[SOURCE RECORDS — start]

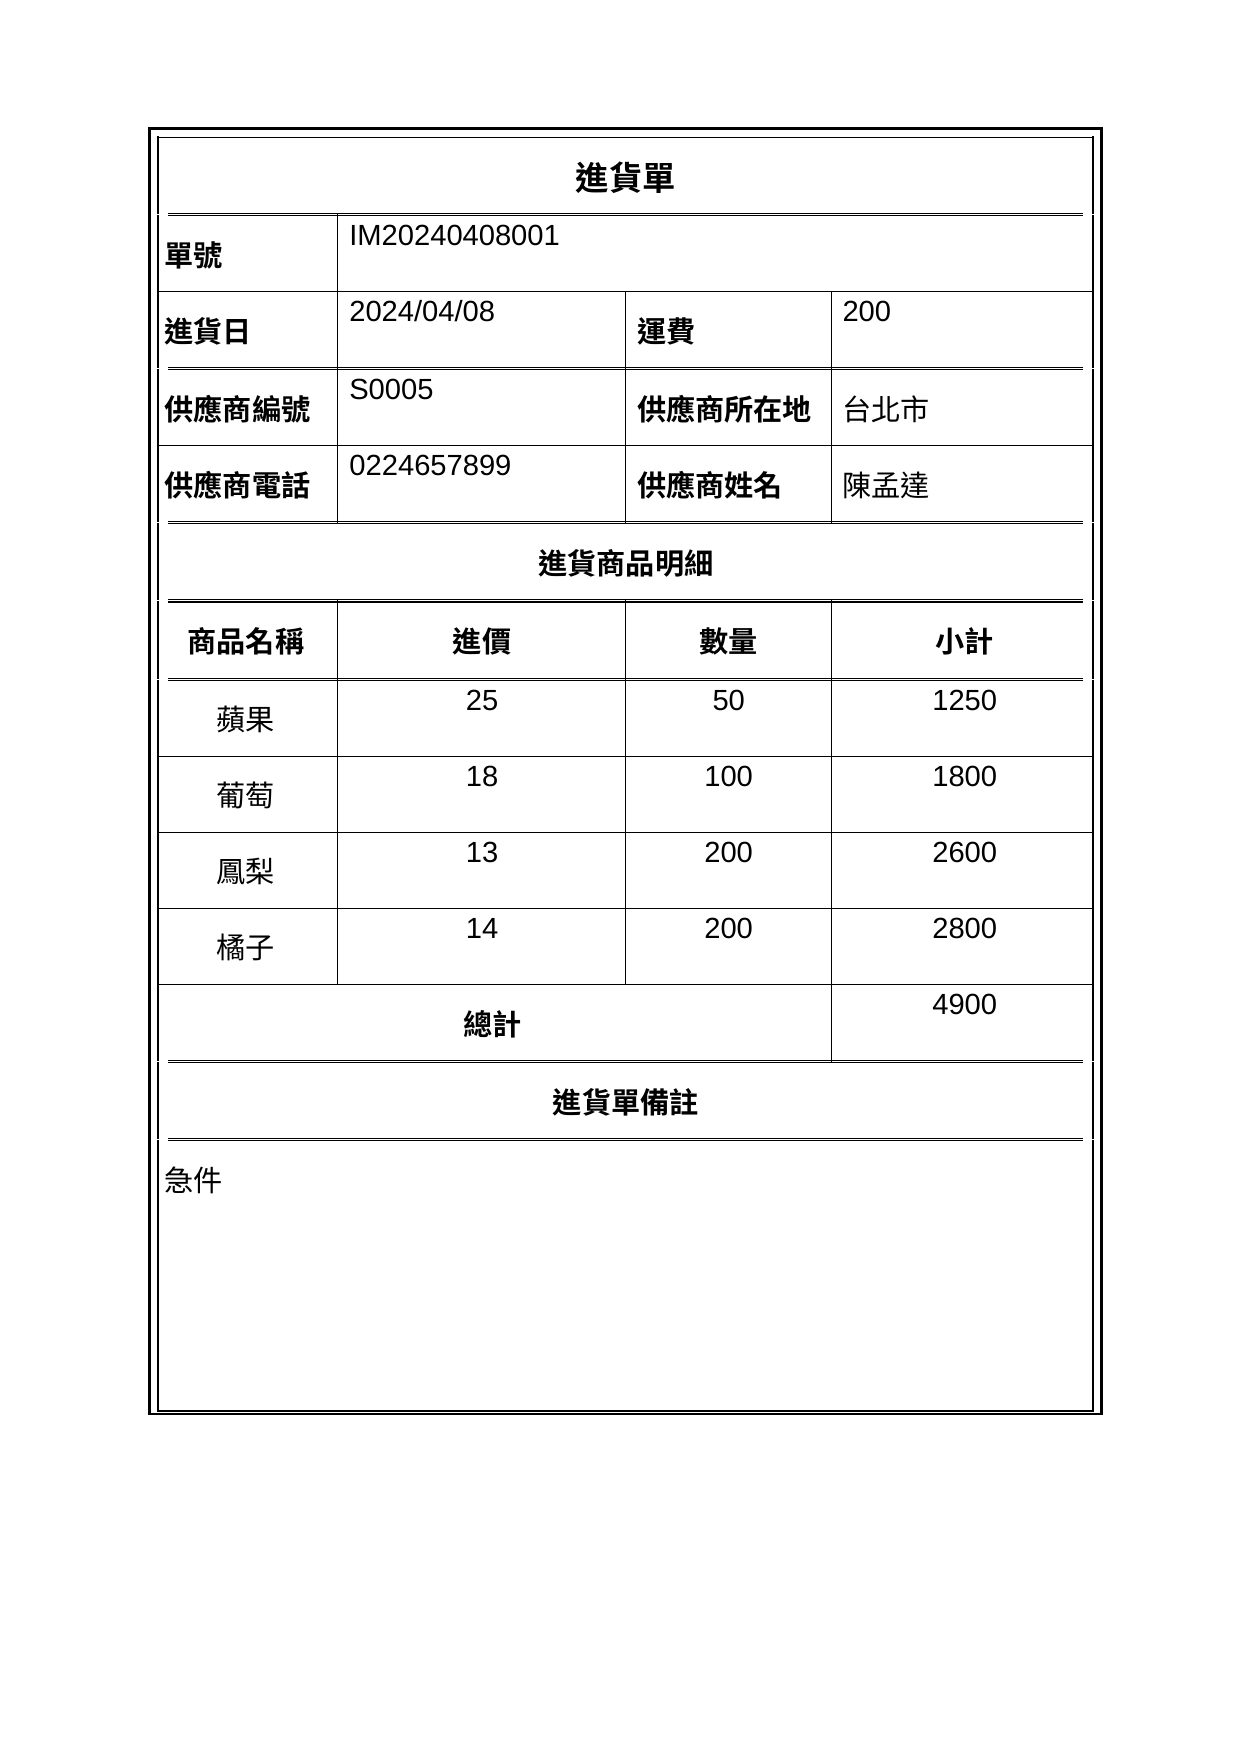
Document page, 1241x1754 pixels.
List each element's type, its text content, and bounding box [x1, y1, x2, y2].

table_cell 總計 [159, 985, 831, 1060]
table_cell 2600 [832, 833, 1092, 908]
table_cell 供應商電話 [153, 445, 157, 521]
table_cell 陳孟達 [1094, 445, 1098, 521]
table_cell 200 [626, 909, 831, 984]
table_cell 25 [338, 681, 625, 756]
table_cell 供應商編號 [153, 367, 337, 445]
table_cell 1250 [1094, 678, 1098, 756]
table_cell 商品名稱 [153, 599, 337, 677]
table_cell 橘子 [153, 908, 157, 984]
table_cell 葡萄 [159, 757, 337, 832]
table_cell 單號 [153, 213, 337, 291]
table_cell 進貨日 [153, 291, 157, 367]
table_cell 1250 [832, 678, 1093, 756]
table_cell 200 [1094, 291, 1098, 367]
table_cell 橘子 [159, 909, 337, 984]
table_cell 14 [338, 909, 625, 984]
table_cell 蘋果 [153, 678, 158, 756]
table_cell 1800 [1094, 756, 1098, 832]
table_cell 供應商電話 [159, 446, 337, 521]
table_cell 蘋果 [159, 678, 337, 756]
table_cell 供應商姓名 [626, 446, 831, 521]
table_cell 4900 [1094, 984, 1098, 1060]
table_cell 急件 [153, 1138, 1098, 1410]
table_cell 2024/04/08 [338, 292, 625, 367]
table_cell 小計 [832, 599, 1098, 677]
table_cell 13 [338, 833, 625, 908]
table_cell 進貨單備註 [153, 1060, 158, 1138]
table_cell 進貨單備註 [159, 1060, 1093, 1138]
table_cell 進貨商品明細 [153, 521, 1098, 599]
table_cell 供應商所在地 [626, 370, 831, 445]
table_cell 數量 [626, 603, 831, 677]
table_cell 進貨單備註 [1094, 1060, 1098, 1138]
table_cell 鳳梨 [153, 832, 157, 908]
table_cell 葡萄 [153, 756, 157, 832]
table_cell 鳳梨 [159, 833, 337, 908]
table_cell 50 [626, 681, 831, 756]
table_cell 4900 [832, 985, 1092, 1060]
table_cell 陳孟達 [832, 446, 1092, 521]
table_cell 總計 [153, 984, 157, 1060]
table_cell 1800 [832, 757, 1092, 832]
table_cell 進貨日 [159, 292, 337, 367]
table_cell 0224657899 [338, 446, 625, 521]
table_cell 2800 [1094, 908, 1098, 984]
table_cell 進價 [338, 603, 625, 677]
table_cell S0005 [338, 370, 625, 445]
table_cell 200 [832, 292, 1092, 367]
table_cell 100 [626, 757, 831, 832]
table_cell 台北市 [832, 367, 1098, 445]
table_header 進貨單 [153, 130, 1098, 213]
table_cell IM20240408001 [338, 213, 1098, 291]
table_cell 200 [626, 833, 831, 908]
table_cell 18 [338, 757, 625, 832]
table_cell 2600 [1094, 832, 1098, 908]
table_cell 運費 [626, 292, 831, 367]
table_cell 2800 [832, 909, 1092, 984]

[SOURCE RECORDS — finish]
[SOURCE RECORDS — start]

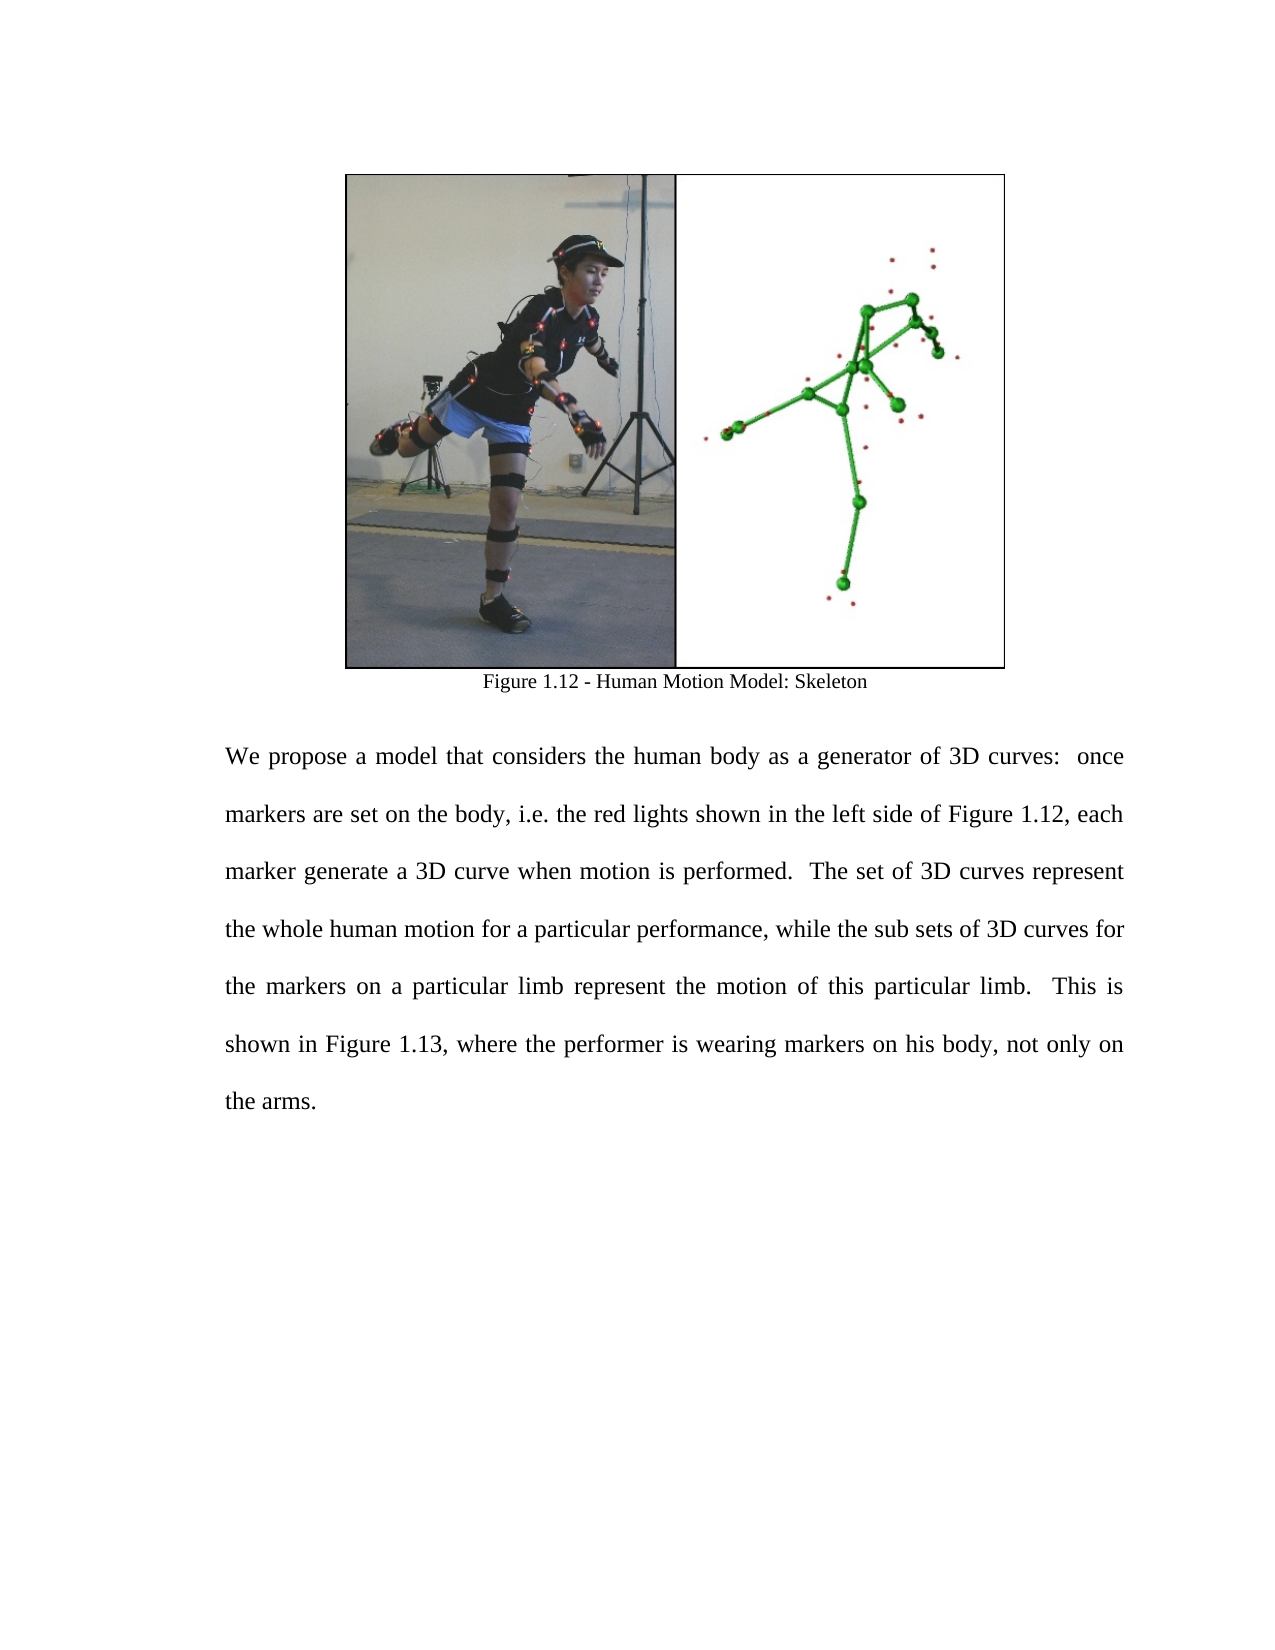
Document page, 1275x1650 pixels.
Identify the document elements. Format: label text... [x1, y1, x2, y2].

[SOURCE RECORDS — finish]

→ **WHAT THIS TASK INVOLVES**
When a line in the material contains the string "pixels", copy that line.

→ **ANSWER TO THE EXERCISE**
Document page, 1241x1754 pixels.
Document page, 1275x1650 pixels.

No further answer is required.